Conceptually I can see what you are asking for but am finding it hard to
translate it into an implementation. Dirty page throttling is throttling
heavy writers on a task and bdi basis but does not care about the
positioning of pages on the LRU or what node the page is allocated from.
On the reclaim side, the concern is how many pages that are dirty or
writeback at the tail of the LRU regardless of what task dirtied that
page or BDI it belongs to.

Hence I'm failing to see how the same rate-limiting mechanism could be
used on the reclaim side.

I guess we could look at the reclaim efficiency for a given task by
tracking pages that could not be reclaimed due to dirty/writeback relative
to pages that could be reclaimed and sleeping for increasing lengths of
time unconditionally when the reclaim efficiency is low.  However it's
complex and would be hard to debug. It could hit serious problems in
cases where there are both fast and slow bdi's with the pages backed by a
slow bdi dominating the tail of the LRU -- it could throttle excessively
prematurely. Alternatively, look at taking pages that are dirty/writeback
off the inactive list like what is done for LRU_UNEVICTABLE pages
and throttling based on a high rate of INACTIVE_FILE:LRU_UNEVICTABLE,
but again, it's complex and could incur additional penalties in the
end_page_writeback due to LRU manipulations. Both are essentially
re-inventing a very complex wheel.

I'm aware that what I'm proposing also has its problems. It could wake
prematurely because all the pages cleaned were backed by a fast bdi when
the pages it scanned were backed by a slow bdi. Prehaps this could
be dealt with by tracking the estimated writeback speed of pages cleaned
and comparing it against the estimated writeback speed of pages at the
tail of the LRU but again, the complexity may be excessive.

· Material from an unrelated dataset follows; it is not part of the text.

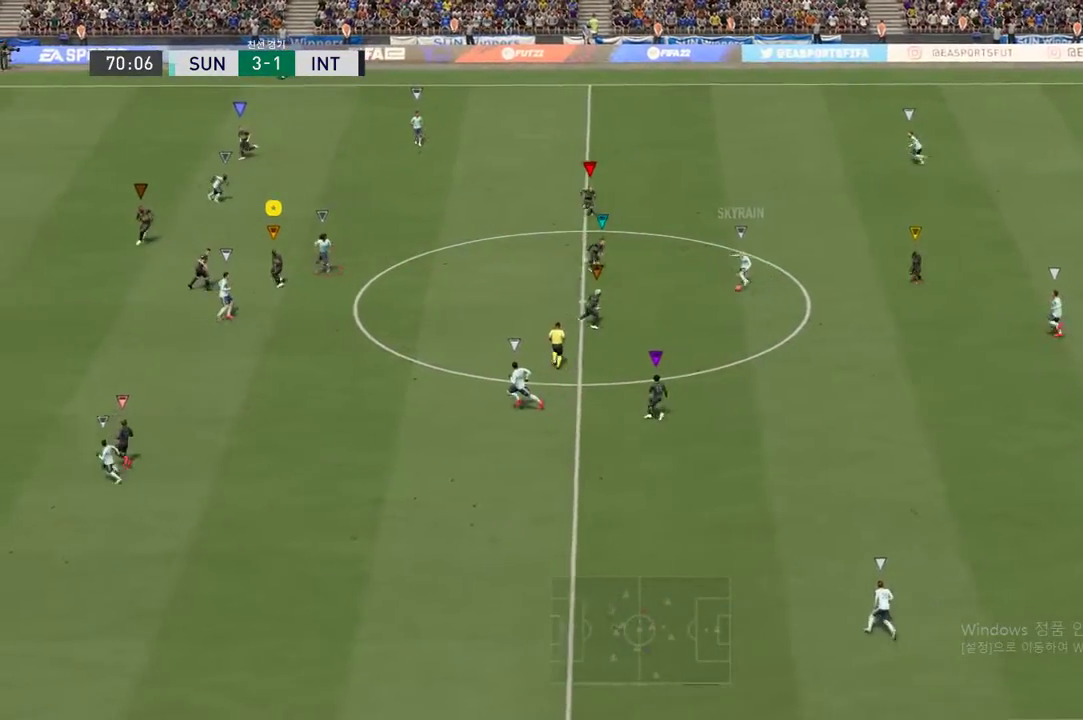
{"buttons": [], "left_stick": "down-left", "events": [[50, "left_stick", "down"], [433, "left_stick", "down-left"]]}
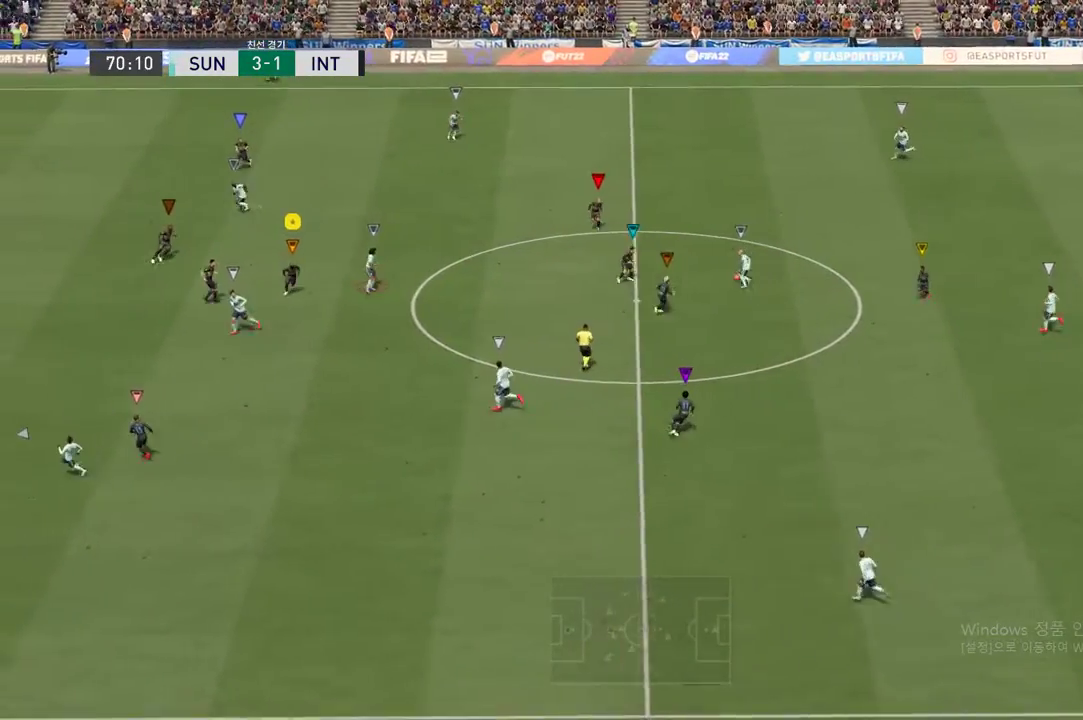
{"buttons": [], "left_stick": "up-right", "events": [[183, "left_stick", "down"], [317, "left_stick", "up-right"]]}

If the first solution is too complex, it'll get hit with the KISS hammer
with a request to justify the complexity when the basis for comparison is
a broken concept. So I want to start simple, all it has to be is better
than congestion_wait/wait_iff_congested. If that still is not good enough,
the more complex options will have a basis for comparison.

> > diff --git a/mm/filemap.c b/mm/filemap.c
> > index dae481293b5d..b9be9afa4308 100644
> > --- a/mm/filemap.c
> > +++ b/mm/filemap.c
> > @@ -1606,6 +1606,8 @@ void end_page_writeback(struct page *page)
> >  	smp_mb__after_atomic();
> >  	wake_up_page(page, PG_writeback);
> >  	put_page(page);
> > +
> > +	acct_reclaim_writeback(page);
> 
> UAF - that would need to be before the put_page() call...
> 

UAF indeed.

Here is another version of the same concept that avoids atomic updates
from end_page_writeback() context and limits pgdat lookups. It's still
not tested other than "it boots under kvm".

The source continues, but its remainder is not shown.